[Dataset entries]
____________________
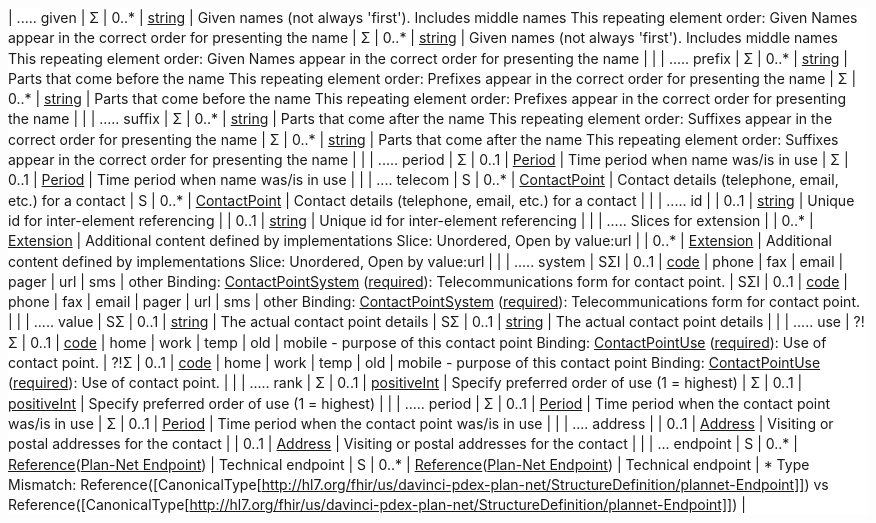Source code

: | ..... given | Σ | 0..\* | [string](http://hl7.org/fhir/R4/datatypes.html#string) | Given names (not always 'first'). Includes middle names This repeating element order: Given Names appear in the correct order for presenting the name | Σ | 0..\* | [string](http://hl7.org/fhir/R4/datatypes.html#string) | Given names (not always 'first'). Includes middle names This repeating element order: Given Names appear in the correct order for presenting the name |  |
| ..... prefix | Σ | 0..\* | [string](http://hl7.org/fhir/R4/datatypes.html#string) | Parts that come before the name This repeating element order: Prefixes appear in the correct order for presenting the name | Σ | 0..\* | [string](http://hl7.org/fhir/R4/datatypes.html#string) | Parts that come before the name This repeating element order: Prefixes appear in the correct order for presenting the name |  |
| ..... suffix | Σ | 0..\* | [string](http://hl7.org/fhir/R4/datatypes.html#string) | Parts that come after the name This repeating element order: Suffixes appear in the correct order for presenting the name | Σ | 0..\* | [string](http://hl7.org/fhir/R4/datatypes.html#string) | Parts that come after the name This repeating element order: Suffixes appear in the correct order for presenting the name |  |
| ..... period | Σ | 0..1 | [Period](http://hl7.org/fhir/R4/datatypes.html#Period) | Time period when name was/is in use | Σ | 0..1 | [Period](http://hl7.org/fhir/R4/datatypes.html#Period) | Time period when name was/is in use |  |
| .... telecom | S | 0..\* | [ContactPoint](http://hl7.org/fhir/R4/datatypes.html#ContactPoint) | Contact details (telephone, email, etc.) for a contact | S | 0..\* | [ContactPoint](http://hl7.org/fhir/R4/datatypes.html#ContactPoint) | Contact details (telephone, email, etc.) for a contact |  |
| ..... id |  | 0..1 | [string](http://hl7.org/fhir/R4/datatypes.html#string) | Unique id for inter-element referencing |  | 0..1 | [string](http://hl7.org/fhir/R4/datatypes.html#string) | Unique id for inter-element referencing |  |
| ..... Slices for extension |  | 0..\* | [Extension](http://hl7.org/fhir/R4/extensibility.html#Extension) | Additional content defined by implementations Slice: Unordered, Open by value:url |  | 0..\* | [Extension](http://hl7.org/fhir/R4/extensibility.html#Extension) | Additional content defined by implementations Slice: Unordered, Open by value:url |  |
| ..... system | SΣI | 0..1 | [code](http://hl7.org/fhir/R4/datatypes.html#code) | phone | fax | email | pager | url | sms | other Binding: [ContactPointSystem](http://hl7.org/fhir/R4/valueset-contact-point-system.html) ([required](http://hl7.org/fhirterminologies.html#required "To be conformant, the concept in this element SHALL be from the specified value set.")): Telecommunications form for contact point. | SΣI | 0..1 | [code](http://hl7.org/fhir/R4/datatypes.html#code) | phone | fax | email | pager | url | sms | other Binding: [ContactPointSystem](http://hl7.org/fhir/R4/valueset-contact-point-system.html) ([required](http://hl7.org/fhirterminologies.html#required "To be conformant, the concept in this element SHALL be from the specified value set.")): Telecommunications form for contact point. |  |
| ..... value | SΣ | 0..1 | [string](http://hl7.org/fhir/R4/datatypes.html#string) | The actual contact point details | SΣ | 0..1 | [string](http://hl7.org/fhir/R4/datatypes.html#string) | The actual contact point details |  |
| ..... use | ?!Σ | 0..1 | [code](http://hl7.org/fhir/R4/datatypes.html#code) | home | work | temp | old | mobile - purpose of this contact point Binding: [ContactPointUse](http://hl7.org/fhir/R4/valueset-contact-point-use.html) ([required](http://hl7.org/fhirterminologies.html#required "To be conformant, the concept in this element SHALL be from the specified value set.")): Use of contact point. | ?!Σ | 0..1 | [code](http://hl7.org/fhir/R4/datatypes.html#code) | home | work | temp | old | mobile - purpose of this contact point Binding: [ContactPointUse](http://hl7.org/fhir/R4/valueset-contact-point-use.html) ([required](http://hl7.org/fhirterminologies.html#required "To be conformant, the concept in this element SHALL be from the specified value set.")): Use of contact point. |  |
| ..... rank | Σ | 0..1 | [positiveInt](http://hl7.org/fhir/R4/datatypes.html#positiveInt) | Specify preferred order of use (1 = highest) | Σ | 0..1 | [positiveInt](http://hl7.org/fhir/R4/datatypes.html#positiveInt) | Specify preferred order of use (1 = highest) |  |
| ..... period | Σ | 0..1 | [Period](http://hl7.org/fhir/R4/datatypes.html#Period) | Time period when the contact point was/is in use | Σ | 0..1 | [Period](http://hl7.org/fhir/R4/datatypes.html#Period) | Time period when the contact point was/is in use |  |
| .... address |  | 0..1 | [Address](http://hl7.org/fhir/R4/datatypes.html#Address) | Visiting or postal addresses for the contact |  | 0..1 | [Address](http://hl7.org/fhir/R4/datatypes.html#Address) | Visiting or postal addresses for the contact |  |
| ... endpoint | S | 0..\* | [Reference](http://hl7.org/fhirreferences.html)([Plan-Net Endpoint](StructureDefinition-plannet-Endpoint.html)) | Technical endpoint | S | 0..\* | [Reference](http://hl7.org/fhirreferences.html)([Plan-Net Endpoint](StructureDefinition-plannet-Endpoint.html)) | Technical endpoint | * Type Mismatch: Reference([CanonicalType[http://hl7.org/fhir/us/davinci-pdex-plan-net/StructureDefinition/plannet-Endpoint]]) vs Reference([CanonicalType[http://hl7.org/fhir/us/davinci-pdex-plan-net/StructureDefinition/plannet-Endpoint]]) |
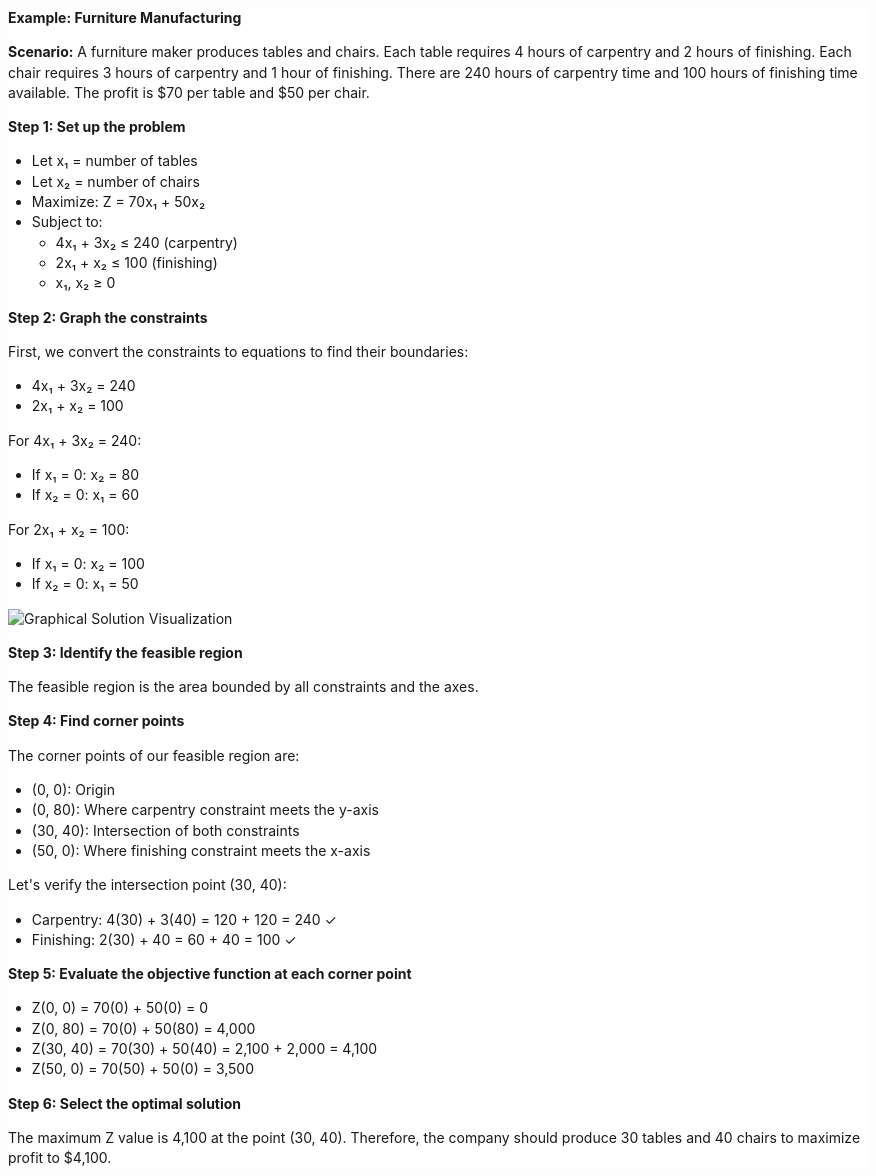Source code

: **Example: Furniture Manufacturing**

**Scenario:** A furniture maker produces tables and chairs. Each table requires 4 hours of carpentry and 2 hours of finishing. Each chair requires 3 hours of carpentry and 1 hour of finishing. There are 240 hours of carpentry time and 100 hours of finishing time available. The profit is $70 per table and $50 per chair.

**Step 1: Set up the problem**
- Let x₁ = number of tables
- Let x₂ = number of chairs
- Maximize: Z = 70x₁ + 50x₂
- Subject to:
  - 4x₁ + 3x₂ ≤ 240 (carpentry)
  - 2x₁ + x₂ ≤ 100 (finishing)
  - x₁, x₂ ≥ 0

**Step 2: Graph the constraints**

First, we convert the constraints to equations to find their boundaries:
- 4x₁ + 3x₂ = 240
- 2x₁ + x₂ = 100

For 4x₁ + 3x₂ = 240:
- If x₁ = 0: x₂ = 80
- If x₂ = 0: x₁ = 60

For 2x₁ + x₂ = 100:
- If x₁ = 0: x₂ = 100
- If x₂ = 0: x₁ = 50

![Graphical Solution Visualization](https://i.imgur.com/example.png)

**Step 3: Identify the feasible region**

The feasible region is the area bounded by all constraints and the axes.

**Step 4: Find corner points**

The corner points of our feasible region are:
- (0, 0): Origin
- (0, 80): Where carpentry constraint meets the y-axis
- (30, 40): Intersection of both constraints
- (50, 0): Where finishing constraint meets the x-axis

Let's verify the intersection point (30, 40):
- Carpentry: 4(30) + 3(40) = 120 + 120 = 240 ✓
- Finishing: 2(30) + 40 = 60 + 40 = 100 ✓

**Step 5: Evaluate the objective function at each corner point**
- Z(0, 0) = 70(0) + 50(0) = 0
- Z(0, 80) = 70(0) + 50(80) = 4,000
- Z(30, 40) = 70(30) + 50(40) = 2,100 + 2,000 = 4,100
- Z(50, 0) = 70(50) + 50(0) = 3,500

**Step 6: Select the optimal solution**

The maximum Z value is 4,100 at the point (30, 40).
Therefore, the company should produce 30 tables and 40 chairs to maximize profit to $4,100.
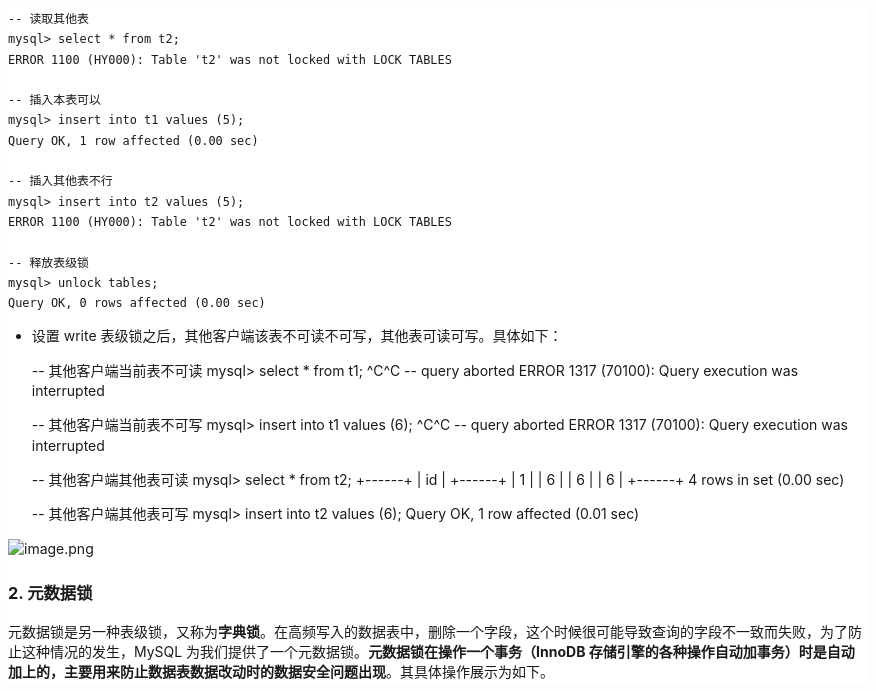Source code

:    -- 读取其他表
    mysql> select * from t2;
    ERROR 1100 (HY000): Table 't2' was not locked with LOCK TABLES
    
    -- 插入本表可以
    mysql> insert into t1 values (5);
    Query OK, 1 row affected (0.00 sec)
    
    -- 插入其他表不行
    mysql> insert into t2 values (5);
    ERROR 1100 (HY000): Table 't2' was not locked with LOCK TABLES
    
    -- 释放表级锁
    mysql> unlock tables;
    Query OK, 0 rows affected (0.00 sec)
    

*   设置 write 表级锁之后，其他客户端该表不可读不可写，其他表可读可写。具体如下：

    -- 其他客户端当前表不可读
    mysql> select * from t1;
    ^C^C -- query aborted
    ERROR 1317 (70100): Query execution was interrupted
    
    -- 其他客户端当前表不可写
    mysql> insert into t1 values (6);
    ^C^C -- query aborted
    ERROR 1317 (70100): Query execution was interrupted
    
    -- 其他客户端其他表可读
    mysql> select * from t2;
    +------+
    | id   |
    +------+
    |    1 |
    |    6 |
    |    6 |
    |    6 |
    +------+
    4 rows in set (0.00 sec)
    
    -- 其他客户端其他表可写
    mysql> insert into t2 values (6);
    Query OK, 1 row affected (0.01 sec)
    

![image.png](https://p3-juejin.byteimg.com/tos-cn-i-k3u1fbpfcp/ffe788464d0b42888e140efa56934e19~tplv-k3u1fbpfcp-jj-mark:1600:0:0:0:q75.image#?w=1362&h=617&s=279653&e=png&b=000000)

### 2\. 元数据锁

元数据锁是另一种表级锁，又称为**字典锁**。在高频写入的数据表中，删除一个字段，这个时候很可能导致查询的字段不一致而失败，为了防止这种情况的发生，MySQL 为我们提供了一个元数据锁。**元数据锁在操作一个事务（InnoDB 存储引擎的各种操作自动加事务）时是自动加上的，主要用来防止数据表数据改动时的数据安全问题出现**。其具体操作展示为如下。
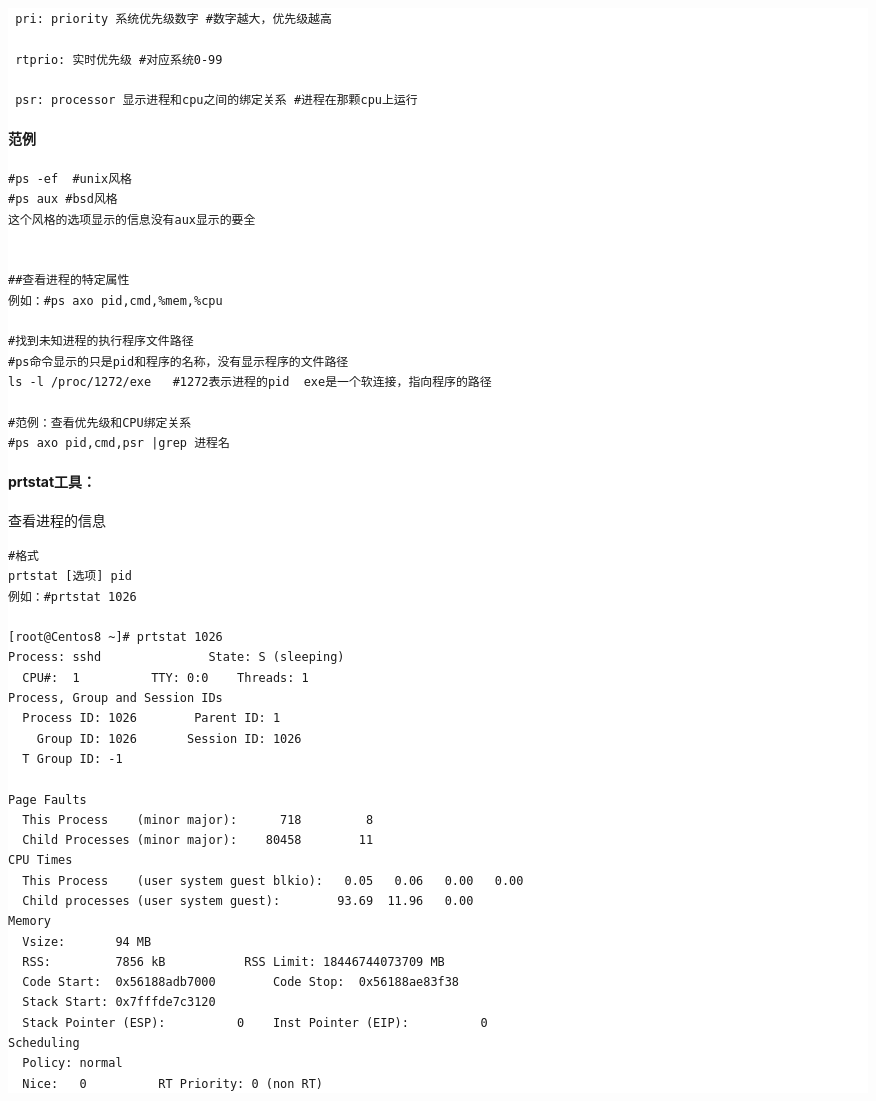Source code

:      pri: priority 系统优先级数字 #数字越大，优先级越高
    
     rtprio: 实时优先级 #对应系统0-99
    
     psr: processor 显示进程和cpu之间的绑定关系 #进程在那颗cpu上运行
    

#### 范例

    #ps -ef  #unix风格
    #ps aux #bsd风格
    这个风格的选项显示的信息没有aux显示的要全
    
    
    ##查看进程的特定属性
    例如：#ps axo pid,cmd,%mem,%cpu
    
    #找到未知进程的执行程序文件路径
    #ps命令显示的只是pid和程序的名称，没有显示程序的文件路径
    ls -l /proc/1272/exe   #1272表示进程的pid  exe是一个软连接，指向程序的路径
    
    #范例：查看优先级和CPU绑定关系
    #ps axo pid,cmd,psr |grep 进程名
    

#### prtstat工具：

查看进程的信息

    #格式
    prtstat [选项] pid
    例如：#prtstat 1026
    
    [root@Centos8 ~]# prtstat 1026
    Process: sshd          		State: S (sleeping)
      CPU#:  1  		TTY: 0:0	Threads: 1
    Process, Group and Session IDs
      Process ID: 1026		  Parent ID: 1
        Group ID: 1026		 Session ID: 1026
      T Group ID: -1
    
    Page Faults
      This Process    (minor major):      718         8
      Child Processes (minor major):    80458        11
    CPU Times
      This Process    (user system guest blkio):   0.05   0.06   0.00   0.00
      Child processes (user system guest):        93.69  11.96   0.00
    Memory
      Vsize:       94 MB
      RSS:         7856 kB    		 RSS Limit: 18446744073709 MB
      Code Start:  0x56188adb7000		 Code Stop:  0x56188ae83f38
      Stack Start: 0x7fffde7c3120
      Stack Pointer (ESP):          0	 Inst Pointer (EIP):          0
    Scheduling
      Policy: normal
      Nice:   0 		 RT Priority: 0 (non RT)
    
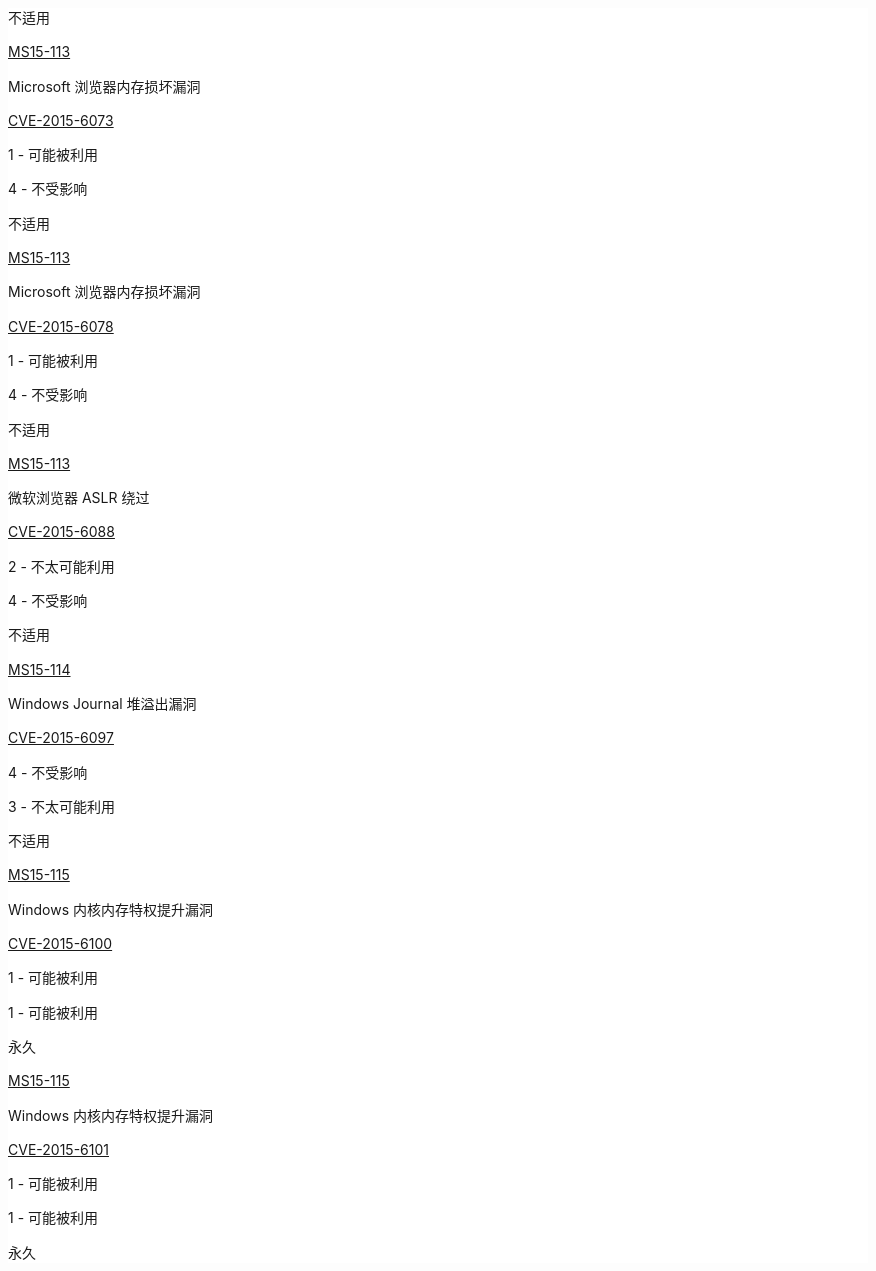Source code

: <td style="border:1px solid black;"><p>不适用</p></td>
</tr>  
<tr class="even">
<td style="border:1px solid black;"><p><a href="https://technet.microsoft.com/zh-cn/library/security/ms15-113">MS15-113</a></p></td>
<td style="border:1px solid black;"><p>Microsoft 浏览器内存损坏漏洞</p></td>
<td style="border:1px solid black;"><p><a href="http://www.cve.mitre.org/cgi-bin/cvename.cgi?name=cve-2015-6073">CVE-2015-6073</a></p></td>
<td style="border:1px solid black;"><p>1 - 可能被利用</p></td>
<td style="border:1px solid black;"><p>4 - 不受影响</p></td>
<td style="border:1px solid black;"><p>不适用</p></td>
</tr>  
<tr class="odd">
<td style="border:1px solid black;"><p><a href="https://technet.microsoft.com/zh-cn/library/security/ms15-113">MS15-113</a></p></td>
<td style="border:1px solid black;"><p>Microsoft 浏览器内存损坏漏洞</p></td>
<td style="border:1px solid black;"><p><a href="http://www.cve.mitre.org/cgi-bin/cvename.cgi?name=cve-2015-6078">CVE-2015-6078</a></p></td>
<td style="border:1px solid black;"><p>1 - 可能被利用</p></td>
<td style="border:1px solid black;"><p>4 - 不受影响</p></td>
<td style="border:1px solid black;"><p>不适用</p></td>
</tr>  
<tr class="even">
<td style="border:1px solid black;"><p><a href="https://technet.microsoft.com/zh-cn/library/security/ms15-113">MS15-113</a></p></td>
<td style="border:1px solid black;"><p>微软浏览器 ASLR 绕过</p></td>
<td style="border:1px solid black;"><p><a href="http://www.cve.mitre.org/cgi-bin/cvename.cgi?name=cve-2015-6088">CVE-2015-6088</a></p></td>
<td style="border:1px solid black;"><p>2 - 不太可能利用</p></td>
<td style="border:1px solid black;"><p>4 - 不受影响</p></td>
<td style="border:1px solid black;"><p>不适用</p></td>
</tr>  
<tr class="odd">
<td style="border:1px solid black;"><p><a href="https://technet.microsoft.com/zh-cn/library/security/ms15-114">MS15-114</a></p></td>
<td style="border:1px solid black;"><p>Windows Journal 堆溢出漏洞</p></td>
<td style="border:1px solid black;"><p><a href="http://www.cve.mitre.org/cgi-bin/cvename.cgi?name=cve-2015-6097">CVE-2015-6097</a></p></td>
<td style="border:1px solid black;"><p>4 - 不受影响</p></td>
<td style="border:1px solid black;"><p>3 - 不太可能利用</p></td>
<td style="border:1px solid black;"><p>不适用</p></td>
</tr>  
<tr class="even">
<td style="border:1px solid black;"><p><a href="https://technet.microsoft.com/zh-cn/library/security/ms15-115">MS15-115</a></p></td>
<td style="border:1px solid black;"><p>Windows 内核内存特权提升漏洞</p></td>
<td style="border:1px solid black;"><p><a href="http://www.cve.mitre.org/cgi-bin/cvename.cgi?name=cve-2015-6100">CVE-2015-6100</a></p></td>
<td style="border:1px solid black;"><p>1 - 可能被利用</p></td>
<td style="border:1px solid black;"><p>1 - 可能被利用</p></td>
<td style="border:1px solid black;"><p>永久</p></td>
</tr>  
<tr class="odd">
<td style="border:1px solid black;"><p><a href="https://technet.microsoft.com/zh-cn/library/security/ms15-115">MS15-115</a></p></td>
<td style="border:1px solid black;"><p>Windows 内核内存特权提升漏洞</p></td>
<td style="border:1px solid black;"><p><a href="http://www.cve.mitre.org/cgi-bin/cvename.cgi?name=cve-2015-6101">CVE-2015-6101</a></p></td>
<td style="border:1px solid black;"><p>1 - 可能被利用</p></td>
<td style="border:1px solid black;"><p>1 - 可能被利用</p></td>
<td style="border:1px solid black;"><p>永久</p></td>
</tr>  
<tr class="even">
____________________
Print out the entries above word for word from the first line to the line containing "prefix | Σ |", both included, omitting the pictures.

--- RESPONSE TO THIS TASK ---
Source code

: | ..... given | Σ | 0..\* | [string](http://hl7.org/fhir/R4/datatypes.html#string) | Given names (not always 'first'). Includes middle names This repeating element order: Given Names appear in the correct order for presenting the name | Σ | 0..\* | [string](http://hl7.org/fhir/R4/datatypes.html#string) | Given names (not always 'first'). Includes middle names This repeating element order: Given Names appear in the correct order for presenting the name |  |
| ..... prefix | Σ | 0..\* | [string](http://hl7.org/fhir/R4/datatypes.html#string) | Parts that come before the name This repeating element order: Prefixes appear in the correct order for presenting the name | Σ | 0..\* | [string](http://hl7.org/fhir/R4/datatypes.html#string) | Parts that come before the name This repeating element order: Prefixes appear in the correct order for presenting the name |  |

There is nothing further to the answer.